Mécanisme physiopathologique de l'hypermétabolisme inflammatoire
L'infection urinaire active crée une inflammation significative qui augmente la captation du FDG dans les structures adjacentes, y compris les ganglions lymphatiques régionaux, produisant des faux positifs qui peuvent mimer une récidive métastatique 1. Les sondes JJ portent un risque particulièrement élevé de colonisation bactérienne (42% des sondes sont colonisées) et d'infection, surtout après une durée de rétention prolongée 2, 3.
- L'infiltration leucocytaire massive (217.000/mL) génère une captation intense du FDG par les leucocytes activés dans les tissus péri-urétéraux et les ganglions de drainage 4
- Les sondes JJ créent un biofilm bactérien qui maintient une inflammation chronique même en l'absence de bactériurie détectable 5
- La sensibilité du TEP-Scan pour détecter les métastases ganglionnaires pelviennes n'est que de 57%, avec une spécificité de 92%, ce qui signifie un taux non négligeable de faux positifs 1
Algorithme de prise en charge recommandé
Étape 1 : Ne PAS diagnostiquer une récidive sur ce seul TEP-Scan
L'American College of Radiology recommande formellement de ne pas baser un diagnostic de récidive cancéreuse uniquement sur des ganglions hypermétaboliques rétrocaves dans le contexte d'une infection urinaire sévère 1. Les critères révisés pour les lymphomes malins confirment que le TEP-Scan est associé à des faux positifs dus à l'infection et l'inflammation 6.
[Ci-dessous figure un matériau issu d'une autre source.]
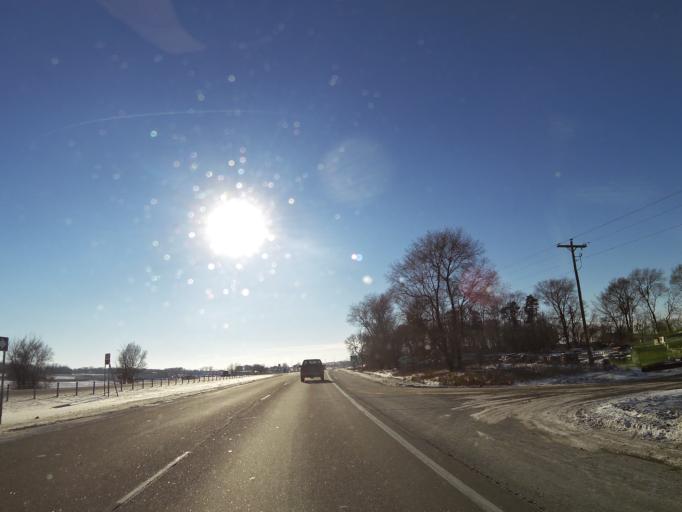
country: US
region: Minnesota
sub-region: Carver County
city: Chaska
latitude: 44.7723
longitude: -93.5702
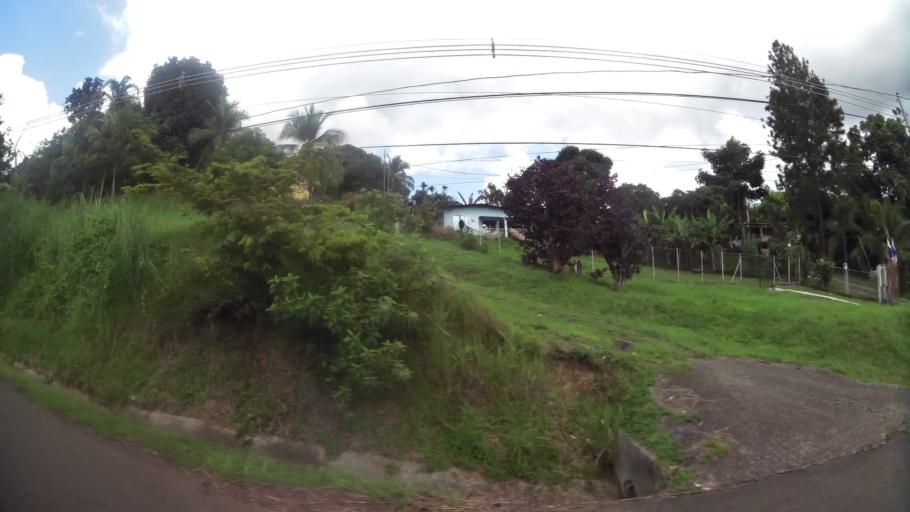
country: PA
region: Panama
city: Nuevo Arraijan
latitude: 8.9243
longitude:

Étape 2 : Traitement complet de l'infection
- Antibiothérapie appropriée basée sur l'antibiogramme (norfloxacine ou ciprofloxacine recommandées, avec ajout d'aminoglycoside si infection sévère) 2
- Considérer le retrait ou le changement de la sonde JJ si possible, car la colonisation persiste malgré l'antibiothérapie 5, 7
- Traiter jusqu'à résolution clinique et biologique complète 1
Étape 3 : IRM complémentaire immédiate
Réaliser immédiatement une IRM abdomino-pelvienne avec contraste et séquences de diffusion (DWI) pour évaluer les caractéristiques morphologiques du ganglion sans les artéfacts inflammatoires du FDG 1.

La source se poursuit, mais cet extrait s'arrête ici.